Il paraît qu'à cause des attentas terroristes du 11 septembre
dernier, le management d'AC/DC n'a pas vu d'un bon oeil ton départ des
States pour l'Angleterre ?
Effectivement, ils flippaient un peu. Moi aussi pour être tout à
fait franc. Mais une promesse est une promesse, tu ne peux pas ne pas assurer
tes engagements. Les mecs de Geordie m'attendaient et je ne pouvais plus reculer.
Et puis, je n'avais aucune envie que ces salauds de terroristes m'empêchent
de vivre ma vie. Ce sont de vrais méchants, des enculés et je
déteste voir les méchants l'emporter. J'aime les voir perdre à
la fin. Espérons qu'il va en être ainsi cette fois : en tout cas,
ils ne m'empêcherons pas d'agir comme je le souhaite et d'être moi-même.

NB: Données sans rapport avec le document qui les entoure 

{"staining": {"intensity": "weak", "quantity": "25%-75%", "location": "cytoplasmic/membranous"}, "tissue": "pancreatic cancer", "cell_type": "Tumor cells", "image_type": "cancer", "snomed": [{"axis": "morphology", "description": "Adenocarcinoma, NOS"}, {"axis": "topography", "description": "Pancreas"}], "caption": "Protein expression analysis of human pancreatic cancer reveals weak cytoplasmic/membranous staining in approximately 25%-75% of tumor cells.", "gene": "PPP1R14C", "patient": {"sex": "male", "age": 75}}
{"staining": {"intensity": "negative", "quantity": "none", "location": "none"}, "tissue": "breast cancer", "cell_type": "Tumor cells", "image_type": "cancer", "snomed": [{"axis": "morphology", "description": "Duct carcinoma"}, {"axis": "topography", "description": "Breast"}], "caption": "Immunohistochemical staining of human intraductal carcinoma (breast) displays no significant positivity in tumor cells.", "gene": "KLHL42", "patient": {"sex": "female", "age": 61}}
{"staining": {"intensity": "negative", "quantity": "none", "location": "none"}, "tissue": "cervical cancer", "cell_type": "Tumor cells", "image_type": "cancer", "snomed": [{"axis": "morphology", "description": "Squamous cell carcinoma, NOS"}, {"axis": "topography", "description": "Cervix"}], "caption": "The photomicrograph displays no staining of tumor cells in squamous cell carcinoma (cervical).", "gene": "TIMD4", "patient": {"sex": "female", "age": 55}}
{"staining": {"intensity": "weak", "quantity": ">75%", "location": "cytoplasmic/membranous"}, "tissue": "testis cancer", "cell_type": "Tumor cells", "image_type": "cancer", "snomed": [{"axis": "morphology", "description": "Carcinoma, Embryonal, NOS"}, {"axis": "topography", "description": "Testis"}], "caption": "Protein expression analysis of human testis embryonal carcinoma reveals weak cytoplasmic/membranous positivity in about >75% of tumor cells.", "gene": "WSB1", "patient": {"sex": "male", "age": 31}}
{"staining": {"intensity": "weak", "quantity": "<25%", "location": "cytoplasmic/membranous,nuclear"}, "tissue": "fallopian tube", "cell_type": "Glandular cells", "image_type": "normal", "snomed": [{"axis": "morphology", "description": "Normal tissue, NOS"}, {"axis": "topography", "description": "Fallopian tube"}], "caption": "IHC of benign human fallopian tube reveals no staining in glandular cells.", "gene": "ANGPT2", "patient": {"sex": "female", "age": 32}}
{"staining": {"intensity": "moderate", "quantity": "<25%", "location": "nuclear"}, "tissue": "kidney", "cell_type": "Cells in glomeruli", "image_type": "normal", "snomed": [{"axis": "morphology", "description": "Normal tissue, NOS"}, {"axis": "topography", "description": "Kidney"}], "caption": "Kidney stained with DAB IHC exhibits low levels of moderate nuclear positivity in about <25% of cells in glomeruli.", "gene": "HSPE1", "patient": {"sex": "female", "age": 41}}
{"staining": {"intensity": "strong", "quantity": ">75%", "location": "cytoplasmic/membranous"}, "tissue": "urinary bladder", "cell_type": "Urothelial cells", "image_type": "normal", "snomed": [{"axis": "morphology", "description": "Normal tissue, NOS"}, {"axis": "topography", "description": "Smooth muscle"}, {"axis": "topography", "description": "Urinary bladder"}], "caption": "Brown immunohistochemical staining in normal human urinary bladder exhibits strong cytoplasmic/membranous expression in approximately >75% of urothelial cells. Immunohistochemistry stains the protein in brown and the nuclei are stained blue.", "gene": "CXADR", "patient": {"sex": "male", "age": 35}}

Si on cède à la panique, on leur concède la victoire en
réagissant comme ils l'attendent. Et je ne voulais pas cèder.
Bon, c'est vrai que dans l'avions que j'ai pris pour Londres, il n'y avait pas
foule. On sentait l'anxiété dans l'air. Aucun femme à bord,
aucune hôtesse, rien que des hommes. Le pire, ce sont les couteaux et
les fourchettes en plastique qu'ils nous ont donnés au moment des repas.
Je n'ai pu m'empêcher de penser : "Doux Jésus, le monde ne
sera plus jamais comme avant". C'est effrayant quelque part.